Being able to impact the world means being able to affect what other players can and can't do. ie, a loss of a bridge is a loss felt by all players, until the bridge is repaired by NPCs, which requires resources and NPC manpower, which in turn affects the world economy. The plane could be an actual game vehicle, that NPCs/PCs use to get about the world. The loss of a plane could mean a loss of life, and a small loss of mobility, meaning longer waiting times at airports. With that level of detail and impact. it sounds like we're adding a deep strategy layer to the game.

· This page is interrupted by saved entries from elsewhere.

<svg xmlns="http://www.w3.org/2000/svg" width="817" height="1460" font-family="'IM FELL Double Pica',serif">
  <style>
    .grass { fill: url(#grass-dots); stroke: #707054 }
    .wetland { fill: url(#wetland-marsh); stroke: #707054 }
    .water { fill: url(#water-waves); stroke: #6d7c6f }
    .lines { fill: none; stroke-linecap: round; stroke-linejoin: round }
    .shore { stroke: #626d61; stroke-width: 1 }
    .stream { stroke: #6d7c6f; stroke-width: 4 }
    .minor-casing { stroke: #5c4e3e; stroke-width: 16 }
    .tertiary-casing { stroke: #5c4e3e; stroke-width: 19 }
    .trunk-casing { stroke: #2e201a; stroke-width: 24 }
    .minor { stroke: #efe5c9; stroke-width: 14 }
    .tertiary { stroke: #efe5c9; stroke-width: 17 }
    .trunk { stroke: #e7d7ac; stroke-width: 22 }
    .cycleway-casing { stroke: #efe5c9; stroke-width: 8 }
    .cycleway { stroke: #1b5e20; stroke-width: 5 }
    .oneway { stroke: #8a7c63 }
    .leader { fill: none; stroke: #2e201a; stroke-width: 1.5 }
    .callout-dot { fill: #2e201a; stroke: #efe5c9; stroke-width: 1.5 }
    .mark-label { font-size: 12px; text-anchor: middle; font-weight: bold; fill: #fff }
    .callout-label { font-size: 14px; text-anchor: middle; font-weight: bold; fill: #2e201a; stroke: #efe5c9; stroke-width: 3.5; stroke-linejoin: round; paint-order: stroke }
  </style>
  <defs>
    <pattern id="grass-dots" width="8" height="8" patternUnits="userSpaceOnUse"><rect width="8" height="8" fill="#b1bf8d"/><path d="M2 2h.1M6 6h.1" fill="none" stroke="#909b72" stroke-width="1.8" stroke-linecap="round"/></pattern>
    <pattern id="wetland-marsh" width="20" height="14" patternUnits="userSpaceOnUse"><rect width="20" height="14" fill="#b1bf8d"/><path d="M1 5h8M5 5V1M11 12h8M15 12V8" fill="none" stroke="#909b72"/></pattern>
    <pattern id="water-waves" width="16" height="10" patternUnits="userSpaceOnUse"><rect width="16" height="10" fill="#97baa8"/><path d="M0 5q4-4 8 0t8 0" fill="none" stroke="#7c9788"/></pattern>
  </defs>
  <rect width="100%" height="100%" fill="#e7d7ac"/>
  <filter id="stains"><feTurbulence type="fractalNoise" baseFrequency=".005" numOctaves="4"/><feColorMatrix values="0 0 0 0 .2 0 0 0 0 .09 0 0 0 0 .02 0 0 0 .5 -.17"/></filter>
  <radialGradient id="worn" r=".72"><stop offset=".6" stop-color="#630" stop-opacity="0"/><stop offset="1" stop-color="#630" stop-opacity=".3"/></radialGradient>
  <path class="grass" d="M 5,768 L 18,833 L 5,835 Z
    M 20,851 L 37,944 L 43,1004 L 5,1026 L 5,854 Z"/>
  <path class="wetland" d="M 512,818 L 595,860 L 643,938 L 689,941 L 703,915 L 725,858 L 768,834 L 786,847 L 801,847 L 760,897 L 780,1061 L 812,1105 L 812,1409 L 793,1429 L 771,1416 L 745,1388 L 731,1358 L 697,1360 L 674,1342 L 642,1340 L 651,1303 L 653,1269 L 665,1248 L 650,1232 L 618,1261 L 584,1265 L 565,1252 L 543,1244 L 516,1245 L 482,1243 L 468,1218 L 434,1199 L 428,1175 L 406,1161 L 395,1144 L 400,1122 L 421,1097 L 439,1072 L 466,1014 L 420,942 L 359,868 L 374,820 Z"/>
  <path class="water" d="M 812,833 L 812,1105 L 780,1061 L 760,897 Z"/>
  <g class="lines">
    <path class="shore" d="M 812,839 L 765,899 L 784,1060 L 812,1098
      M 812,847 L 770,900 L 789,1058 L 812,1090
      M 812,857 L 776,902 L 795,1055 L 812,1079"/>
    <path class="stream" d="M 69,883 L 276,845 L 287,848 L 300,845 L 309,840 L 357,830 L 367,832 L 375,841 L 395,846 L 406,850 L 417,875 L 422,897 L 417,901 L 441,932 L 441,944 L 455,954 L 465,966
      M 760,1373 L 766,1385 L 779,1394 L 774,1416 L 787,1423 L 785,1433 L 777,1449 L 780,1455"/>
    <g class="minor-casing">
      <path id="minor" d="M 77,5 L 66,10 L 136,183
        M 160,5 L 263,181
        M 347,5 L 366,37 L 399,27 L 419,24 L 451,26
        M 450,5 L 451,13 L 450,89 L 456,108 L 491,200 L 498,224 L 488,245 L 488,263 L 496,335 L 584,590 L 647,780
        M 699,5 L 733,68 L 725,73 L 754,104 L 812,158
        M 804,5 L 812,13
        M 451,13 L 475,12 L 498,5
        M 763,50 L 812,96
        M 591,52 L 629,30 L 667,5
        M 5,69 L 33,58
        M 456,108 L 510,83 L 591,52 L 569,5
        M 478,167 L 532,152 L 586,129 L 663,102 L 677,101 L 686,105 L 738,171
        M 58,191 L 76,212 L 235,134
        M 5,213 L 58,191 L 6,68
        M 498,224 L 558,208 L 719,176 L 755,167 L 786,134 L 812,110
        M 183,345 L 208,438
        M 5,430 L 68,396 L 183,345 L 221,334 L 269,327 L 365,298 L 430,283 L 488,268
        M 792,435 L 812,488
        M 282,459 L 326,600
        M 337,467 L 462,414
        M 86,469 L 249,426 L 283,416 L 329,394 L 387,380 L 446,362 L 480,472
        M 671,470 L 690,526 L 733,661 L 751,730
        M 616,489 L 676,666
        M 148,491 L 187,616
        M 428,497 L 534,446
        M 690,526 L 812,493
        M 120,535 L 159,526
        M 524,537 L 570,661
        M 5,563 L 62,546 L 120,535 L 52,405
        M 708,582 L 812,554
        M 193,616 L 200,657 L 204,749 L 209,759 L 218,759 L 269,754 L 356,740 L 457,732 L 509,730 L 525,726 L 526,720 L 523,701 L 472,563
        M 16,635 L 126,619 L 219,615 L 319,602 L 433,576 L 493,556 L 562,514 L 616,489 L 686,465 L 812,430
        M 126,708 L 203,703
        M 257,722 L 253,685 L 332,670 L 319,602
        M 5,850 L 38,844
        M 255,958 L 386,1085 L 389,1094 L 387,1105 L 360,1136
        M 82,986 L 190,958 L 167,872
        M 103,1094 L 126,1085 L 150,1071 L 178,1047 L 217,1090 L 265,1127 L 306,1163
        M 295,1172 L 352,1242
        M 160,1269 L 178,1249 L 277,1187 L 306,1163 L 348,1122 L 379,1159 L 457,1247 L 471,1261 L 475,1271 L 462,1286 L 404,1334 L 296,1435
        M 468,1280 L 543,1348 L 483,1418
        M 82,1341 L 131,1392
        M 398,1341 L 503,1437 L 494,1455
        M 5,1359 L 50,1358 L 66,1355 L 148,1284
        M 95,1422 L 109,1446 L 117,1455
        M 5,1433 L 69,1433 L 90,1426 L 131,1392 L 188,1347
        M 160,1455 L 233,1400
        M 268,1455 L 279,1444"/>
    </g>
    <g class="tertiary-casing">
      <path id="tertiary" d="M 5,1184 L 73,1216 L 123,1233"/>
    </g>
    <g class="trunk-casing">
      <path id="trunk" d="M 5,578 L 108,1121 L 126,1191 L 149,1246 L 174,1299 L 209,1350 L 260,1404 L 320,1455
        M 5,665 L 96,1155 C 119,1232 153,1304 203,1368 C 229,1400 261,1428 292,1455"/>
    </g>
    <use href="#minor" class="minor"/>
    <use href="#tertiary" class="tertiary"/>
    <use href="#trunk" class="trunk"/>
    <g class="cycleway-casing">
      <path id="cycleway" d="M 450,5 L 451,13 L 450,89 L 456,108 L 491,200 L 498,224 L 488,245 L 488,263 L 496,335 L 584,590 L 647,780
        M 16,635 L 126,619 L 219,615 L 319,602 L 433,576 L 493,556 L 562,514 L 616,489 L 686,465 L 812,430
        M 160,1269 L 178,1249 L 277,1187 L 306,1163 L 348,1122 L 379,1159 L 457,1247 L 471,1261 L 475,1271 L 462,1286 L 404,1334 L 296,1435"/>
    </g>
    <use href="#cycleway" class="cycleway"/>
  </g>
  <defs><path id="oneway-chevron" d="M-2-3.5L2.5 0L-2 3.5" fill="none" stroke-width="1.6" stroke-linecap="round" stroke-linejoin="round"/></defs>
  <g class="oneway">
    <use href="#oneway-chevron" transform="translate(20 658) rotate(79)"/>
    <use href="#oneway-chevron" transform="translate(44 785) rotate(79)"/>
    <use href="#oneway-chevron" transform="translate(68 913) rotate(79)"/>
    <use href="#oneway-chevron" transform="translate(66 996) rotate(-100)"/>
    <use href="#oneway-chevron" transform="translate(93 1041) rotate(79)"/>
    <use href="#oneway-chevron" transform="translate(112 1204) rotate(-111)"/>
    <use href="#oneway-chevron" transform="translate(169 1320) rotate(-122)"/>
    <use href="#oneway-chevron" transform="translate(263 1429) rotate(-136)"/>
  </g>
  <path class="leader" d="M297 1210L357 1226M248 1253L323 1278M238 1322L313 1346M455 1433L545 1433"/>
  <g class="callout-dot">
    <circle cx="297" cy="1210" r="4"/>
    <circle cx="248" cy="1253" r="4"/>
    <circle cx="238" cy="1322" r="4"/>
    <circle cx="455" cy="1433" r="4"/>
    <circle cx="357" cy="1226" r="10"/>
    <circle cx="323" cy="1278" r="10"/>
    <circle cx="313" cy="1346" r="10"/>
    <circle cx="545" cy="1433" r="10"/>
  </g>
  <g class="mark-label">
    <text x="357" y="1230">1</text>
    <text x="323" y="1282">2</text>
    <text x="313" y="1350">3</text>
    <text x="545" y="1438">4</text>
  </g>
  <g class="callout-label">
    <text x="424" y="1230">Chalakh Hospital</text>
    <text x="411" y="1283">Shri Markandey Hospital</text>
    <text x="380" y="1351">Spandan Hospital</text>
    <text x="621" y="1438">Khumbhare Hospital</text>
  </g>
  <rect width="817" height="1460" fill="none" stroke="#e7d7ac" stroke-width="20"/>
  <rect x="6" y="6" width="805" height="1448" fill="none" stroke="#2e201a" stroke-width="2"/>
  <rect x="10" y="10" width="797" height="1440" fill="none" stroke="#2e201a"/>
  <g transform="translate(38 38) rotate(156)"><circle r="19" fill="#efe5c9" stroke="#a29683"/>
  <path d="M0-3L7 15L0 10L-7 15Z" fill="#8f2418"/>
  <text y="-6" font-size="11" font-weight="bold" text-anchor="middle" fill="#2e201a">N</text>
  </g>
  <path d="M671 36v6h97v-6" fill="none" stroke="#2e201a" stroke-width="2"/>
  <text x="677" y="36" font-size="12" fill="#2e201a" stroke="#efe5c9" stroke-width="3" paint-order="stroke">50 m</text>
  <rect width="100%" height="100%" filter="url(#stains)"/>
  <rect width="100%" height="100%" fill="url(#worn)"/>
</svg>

Not that deep. The latter aspect doesn't necessarily need to be visible to the player. If agents need to get around the world they'll have private transportation probably or it'll be a non-event most of the time.
I think having actions that impact the world and thus other players in some way is important in an RPG, which is what MMOs are supposed to be. Very few feel like what I'm used to RPGs feeling like. It's time to bring that back.
Jasmine wrote:
If the MMO has two (or more) factions, then players will be doing missions to try and hurt enemy factions, while trying to prevent damage to their own faction. What will devising those official missions will be the AI, for NPCs to carry out. But NPC's can also recruit player characters, allowing missions to be delegated to players.
If that's built-in, yes. The missions will be constructed by designers, not AI. There's no way AI can create missions of the type I'm thinking.
Jasmine wrote:
Also as players learn their way through the game world, and learn where their enemy's weak spots and strategically significant areas are, they'll be wanting to devise their own missions, and recruit other players to assist. It might be possible for players to write a mission profile and for other players to accept it like any other mission. If the strategy layer is complex enough, players will have the opportunity to be creative and ingenious, and that will surely be a source of exciting and meaningful missions for higher level players.
If players learn where enemies weak spots and significant areas are, the other side has done something wrong.

HQs should be able to be changed if necessary. One agency may be able to stage a raid against another, but I haven't decided if that'll be something doable right off the bat. It would be something that's possible as an add-on. The problem is making something like that doable without it devolving into the 75 man raid mentality or screwing up the game balance since actions like that are permanent. The HQ wouldn't just reset.
Jasmine wrote:
You must be suspicious of everybody, since they might be an undercover enemy agent, even in the assumed safety of your capital city. So you also have to be cautious about accepting their missions as they could well be harmful to your own faction, and if you suspect that a mission is like that, what would you do? If you call the agent out on it, they could simply rearrange their plans. If you raise alarm to your HQ, you should do so covertly and pretend to go along with the suspect mission so you can infiltrate it.
Missions wouldn't come from random people, they're assigned by the agency HQ, at least at first. It might be possible for agents to investigate "tips" from anonymous people at some point, but making those people enemy agents would be difficult.
Jasmine wrote:
Imagine how intense an undercover mission into an enemy city would be. Imagine how interesting missions could arise from complex tangles of bluffs and double bluffs. Imagine how rewarding it would be to con an enemy agent into doing something for you. Imagine how rewarding it would be to run a long con ~ going undercover and befriending an enemy player for several weeks, only to use them in a nefarious plan against their own faction at at a later date.

That's what I'm thinking. I'd love to see something like that, but studios just aren't thinking like that. They're all about making WoW clones and trying to cash in.